## Textauszug

==*==

Heute vor 250 Jahren wurde Friedrich Schiller geboren. Daran wird noch immer noch erinnert, aber nicht mehr so groß wie einst: Schillers hunderter Geburtstag hat die "Nationen in Raserei versetzt", berichtet Hubert Winkels, Literaturredakteur des Deutschlandfunkes. Schiller sei noch immer sehr präsent - er wirke aber nicht mehr ins intellektuelle öffentliche Leben hinein.

Hubert Winkels im Gespräch mit Dirk Müller | 10.11.2009
    Dirk Müller: Wir brauchen also mehr Friedrich Schiller, hat Thomas Mann 1955 versucht zu sagen. Mehr Schiller also. 45 Jahre ist er nur geworden, aber er hat allerhand geschafft in seinen wenigen Lebensjahren, von vielen Höhen und persönlichen Tiefen geprägt, geschaffen könnte man sagen, nicht nur für die Zeitgenossen, sondern eben auch für die Nachwelt. Friedrich Schiller wurde heute vor 250 Jahren als Sohn eines Offiziers in Marbach am Neckar geboren. "Wilhelm Tell", "Die Räuber", "Wallenstein", "Kabale und Liebe", "Don Carlos", die ganz großen Werke. Schiller liebte die Freiheit, das Individuum, das Heldentum, die Revolution, die Rebellion. Wie kein zweiter konnte der Theaterdichter Schiller sein Publikum begeistern, aber eben auch polarisieren. Bei uns im Studio ist nun Deutschlandfunk-Literaturredakteur Hubert Winkels. Guten Morgen.

==*==

## Auszüge der Datensätze
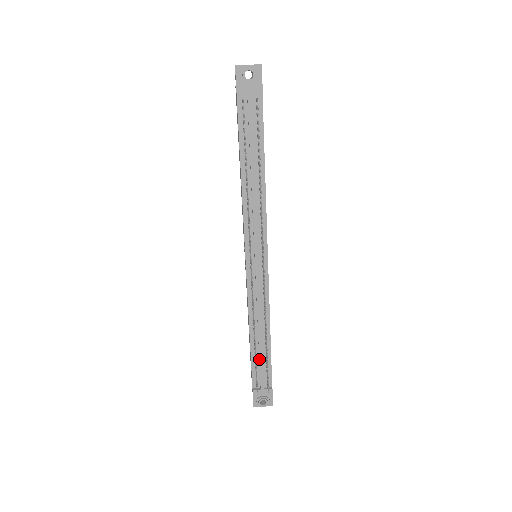
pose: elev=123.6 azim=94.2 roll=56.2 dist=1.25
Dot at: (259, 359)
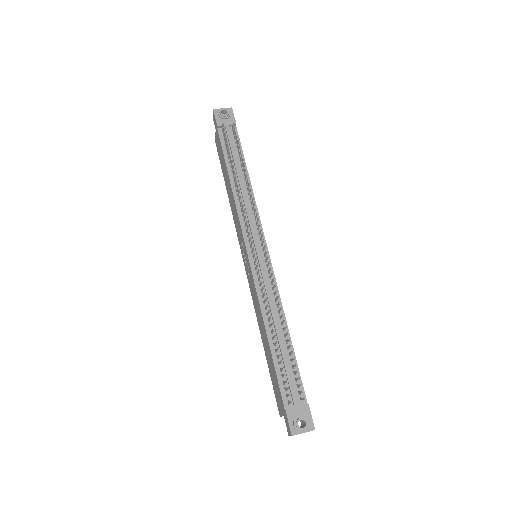
Dot at: (283, 362)
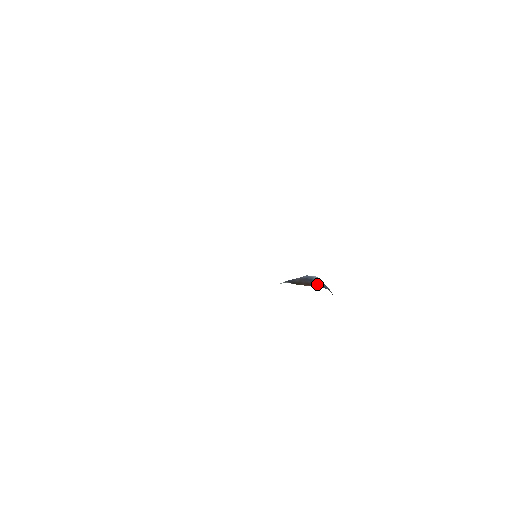
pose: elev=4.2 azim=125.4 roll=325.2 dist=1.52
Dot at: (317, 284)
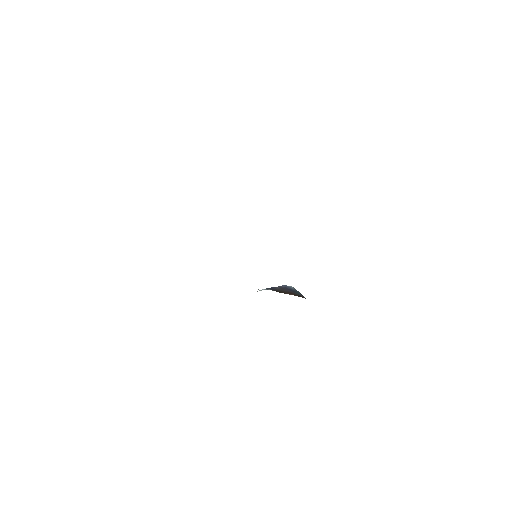
Dot at: (299, 294)
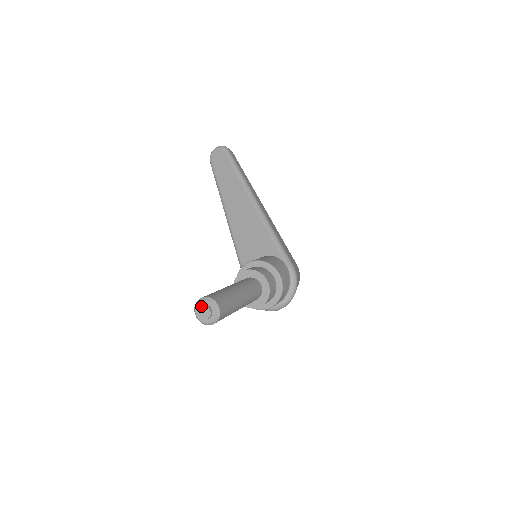
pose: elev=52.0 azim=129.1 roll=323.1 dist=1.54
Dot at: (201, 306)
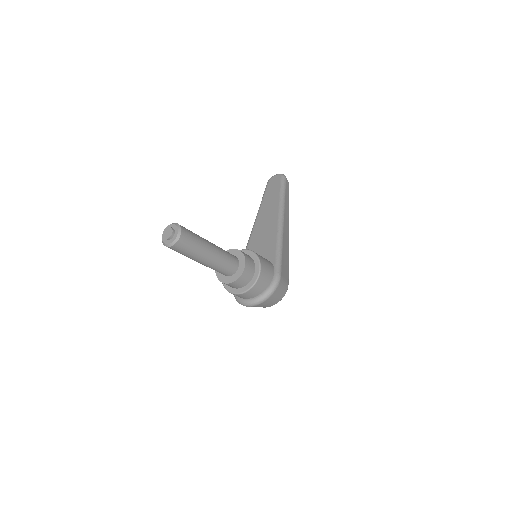
Dot at: (168, 227)
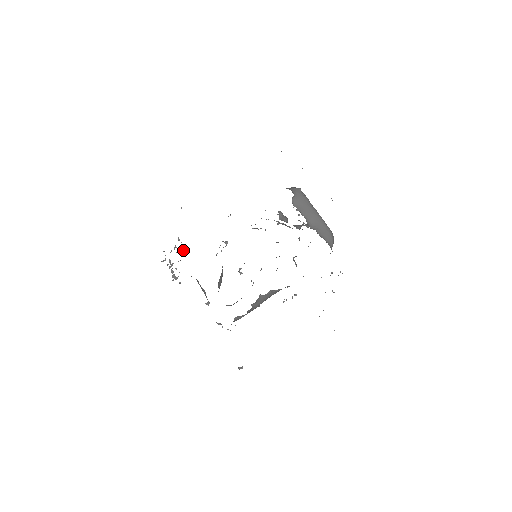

==*==

## Deine Aufgaben
1/ Nenne alle Werke Schillers, deren Titel im Text zu Schillers 250. Geburtstag genannt werden.
2/ Gib aus dem Text zu Schillers 250. Geburtstag den Abschnitt von „Heute vor 250 Jahren wurde“ bis einschließlich „öffentliche Leben hinein.“ wortgetreu wieder.

## Ergebnisse je Aufgabe
1/
- Wilhelm Tell
- Die Räuber
- Wallenstein
- Kabale und Liebe
- Don Carlos

2/
Heute vor 250 Jahren wurde Friedrich Schiller geboren. Daran wird noch immer noch erinnert, aber nicht mehr so groß wie einst: Schillers hunderter Geburtstag hat die "Nationen in Raserei versetzt", berichtet Hubert Winkels, Literaturredakteur des Deutschlandfunkes. Schiller sei noch immer sehr präsent - er wirke aber nicht mehr ins intellektuelle öffentliche Leben hinein.